MIT scientists have developed a model that predicts the likelihood of a molecule reaching a transition state—critical for determining the probability of a chemical reaction. Furthermore, researchers will use the model in studies of reactions and catalysts to develop new types of fuels and medications. Therefore, this innovation holds great potential for the chemical industry.
Density functional theory methods traditionally perform the computation of transition states. However, these calculations require vast computational power and take several days for a single state. Contrastingly, the MIT-developed model takes only seconds to compute, marking a significant advancement.
The novelty lies in the fact that the reactive molecules of a hypothetical reaction do not need a predefined orientation relative to each other before entering the model—the model itself determines the orientation that maximizes the probability of existing in the transition state. Consequently, the model adds a layer of efficiency in simulating chemical reactions.

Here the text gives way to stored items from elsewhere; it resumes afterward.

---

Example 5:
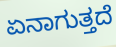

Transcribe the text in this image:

ಏನಾಗುತ್ತದೆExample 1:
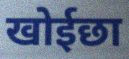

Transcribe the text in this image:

खोईछा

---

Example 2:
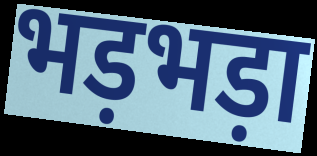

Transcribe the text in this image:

भड़भड़ा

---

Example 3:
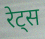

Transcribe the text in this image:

रेट्स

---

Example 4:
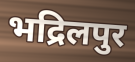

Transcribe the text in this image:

भद्रिलपुर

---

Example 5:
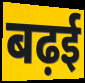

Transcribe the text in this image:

बढ़ईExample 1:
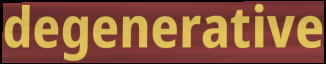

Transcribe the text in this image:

degenerative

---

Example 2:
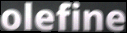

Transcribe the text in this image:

olefine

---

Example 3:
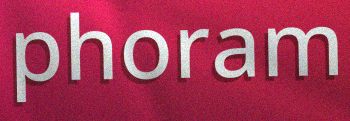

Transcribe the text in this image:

phoram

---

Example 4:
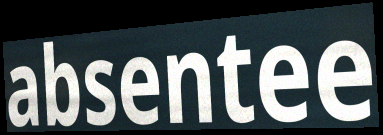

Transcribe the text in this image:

absentee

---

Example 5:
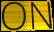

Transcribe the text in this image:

ON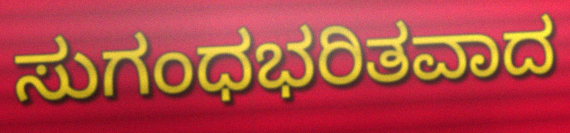
ಸುಗಂಧಭರಿತವಾದ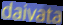
daivataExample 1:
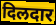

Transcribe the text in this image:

दिलदार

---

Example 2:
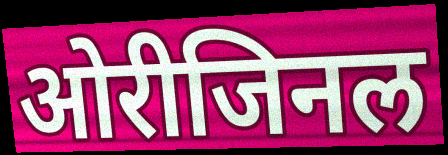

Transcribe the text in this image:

ओरीजिनल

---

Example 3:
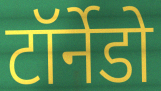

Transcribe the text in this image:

टॉर्नेडो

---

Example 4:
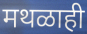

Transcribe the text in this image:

मथळाही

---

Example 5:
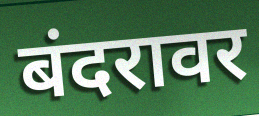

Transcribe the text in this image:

बंदरावर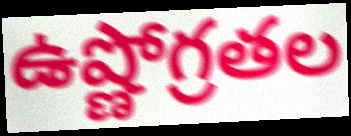
ఉష్ణోగ్రతల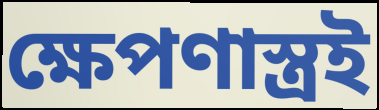
ক্ষেপণাস্ত্রই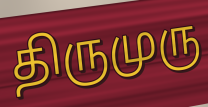
திருமுரு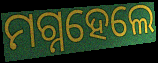
ମଗ୍ନହେଲେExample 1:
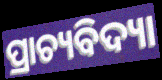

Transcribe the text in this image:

ପ୍ରାଚ୍ୟବିଦ୍ୟା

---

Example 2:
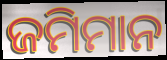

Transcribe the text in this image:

ଜମିମାନ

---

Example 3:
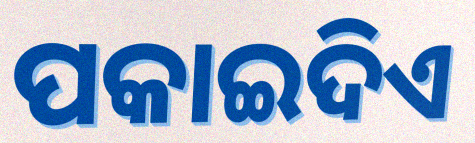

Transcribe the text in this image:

ପକାଇଦିଏ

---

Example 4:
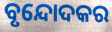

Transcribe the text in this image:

ବୃନ୍ଦୋଦକର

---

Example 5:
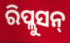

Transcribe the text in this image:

ରିପ୍ଲୁସନ୍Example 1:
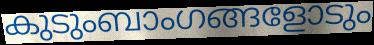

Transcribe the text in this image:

കുടുംബാംഗങ്ങളോടും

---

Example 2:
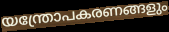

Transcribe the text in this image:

യന്ത്രോപകരണങ്ങളും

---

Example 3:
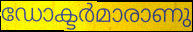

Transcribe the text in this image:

ഡോക്ടർമാരാണു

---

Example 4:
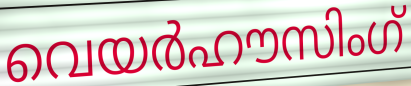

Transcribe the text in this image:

വെയർഹൗസിംഗ്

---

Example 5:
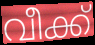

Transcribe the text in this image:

വീക്ക്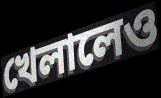
খেলালেও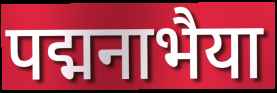
पद्मनाभैया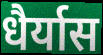
धैर्यास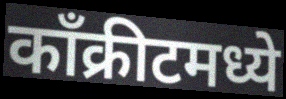
काँक्रीटमध्ये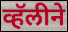
व्हॅलीने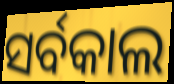
ସର୍ବକାଲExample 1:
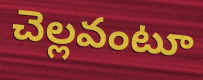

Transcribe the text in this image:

చెల్లవంటూ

For their diffusion model, scientists utilized the structures of reactants, products, and transition states, calculated using quantum computing methods for 9,000 different chemical reactions. As a result, the model is grounded on a robust dataset, enhancing its predictive power.

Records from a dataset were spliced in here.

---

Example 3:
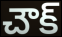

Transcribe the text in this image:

చౌక్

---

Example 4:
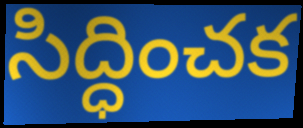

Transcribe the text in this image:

సిద్ధించక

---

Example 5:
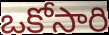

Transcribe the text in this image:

ఒకోసారి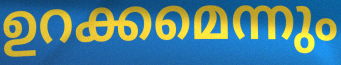
ഉറക്കമെന്നും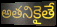
అతనికైతే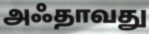
அஃதாவது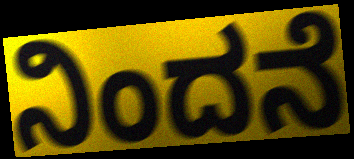
ನಿಂದನೆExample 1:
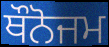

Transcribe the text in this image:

ਥੌਨੋਜਮ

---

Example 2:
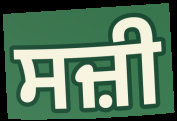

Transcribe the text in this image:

ਸਜ਼ੀ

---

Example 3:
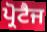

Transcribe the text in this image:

ਪ੍ਰੋਟੈਜ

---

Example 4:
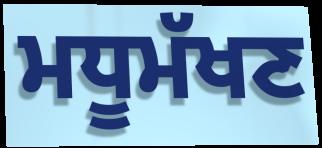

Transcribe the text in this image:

ਮਧੂਮੱਖਣ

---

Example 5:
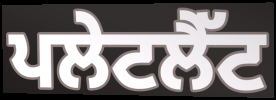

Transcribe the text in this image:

ਪਲੇਟਲੈੱਟ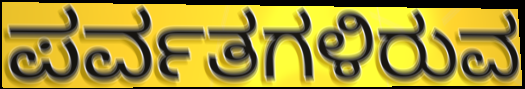
ಪರ್ವತಗಳಿರುವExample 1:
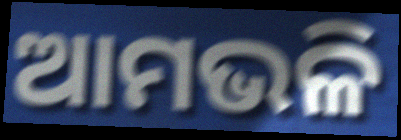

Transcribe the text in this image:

ଆମଭଳି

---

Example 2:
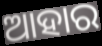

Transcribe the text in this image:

ଆହାର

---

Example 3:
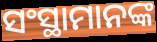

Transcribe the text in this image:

ସଂସ୍ଥାମାନଙ୍କ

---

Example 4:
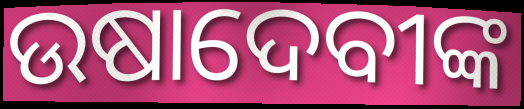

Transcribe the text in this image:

ଉଷାଦେବୀଙ୍କ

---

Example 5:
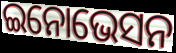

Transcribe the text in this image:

ଇନୋଭେସନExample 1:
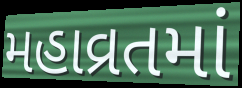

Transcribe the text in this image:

મહાવ્રતમાં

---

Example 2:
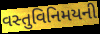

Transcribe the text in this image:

વસ્તુવિનિમયની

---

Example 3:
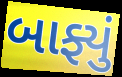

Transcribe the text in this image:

બાફ્યું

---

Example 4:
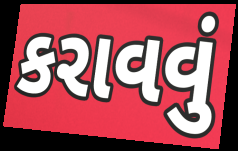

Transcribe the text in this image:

કરાવવું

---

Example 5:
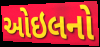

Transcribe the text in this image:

ઓઇલનોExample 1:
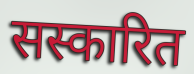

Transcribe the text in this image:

सस्कारित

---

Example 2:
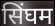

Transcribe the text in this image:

सिंघम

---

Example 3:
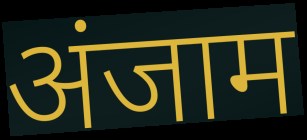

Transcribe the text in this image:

अंजाम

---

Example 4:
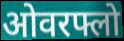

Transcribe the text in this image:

Testing the model on 1,000 reactions it had not seen during training, the model’s predictions aligned with the transition state structures generated using quantum methods to an accuracy of 0.08 angstroms. This accuracy highlights the model’s remarkable potential for practical applications.
Although scientists primarily trained the model on reactions involving compounds with a relatively small number of atoms—up to 23 atoms for the entire system—they discovered that the model could also provide accurate predictions for reactions involving larger molecules. Thus, the model demonstrates its versatility and scalability.
Details of the training and assessment of the model are outlined in the paper.